23 October 2009
Local authorities are re-examining construction contracts after the Office of Fair Trading (OFT) fined 103 building firms for bid-rigging.
Of 25 senior council construction buyers surveyed
by Construction News (CN)
and sister publication Local Government Chronicle
, 80 per cent said the inquiry "would or might" impact purchasing decisions. More than 10 per cent said the investigation would "strongly affect" decisions.
One manager said their authority had already "ordered the retendering of certain contracts". Most respondents said their purchasing functions had begun investigating the issue, while a number reported new controls were "under discussion" to protect their authorities from bid-rigging in future.

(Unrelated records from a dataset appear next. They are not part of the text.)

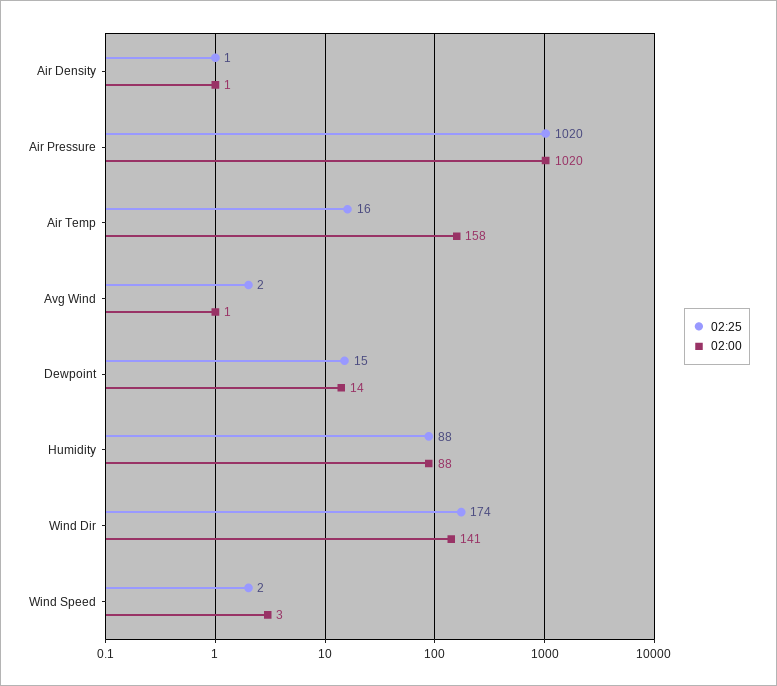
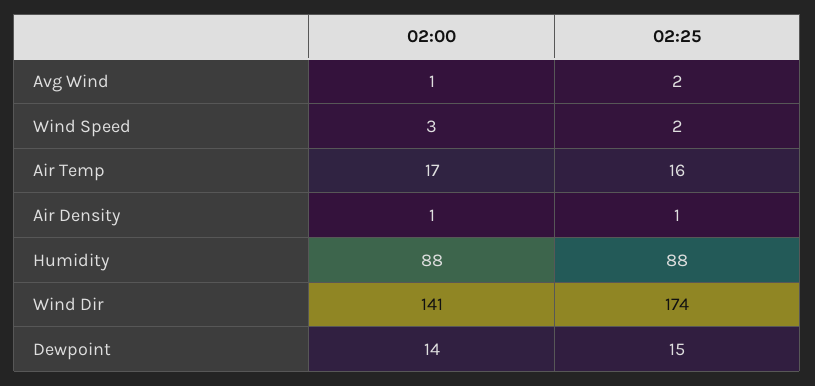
  {
    "02:25": {
      "Air Density": 1,
-     "Air Pressure": 1020,
      "Air Temp": 16,
      "Avg Wind": 2,
      "Dewpoint": 15,
      "Humidity": 88,
      "Wind Dir": 174,
      "Wind Speed": 2
    },
    "02:00": {
      "Air Density": 1,
-     "Air Pressure": 1020,
-     "Air Temp": 158,
+     "Air Temp": 17,
      "Avg Wind": 1,
      "Dewpoint": 14,
      "Humidity": 88,
      "Wind Dir": 141,
      "Wind Speed": 3
    }
  }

"We revised our invitation to tender documents, making it clear that if we become aware of any anti-competitive behaviour, such as cover-pricing, the firms concerned will be struck off our approved list and we will report them to the OFT, the police, or both," said one.

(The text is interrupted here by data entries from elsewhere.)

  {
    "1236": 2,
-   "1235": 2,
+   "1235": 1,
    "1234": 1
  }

The OFT levied the fines in September after it found construction firms were engaged in illegal, anti-competitive activity on 199 contracts between 2000 and 2006. This was mostly in the form of cover-pricing, where competing contractors collude to fix their bids, leaving buyers with a false impression of competition (Web news, 22 September
More than 90 per cent of CN survey respondents said the reputation of the construction industry had been tarnished as a result of the scandal. One manager warned: "Trust in these companies has been lost, and procurement will be more robust in the future."
The OFT and the Office of Government Commerce advised public sector buyers to closely monitor bidding processes (News, 8 October
), but said they should not "automatically exclude" guilty suppliers from future deals.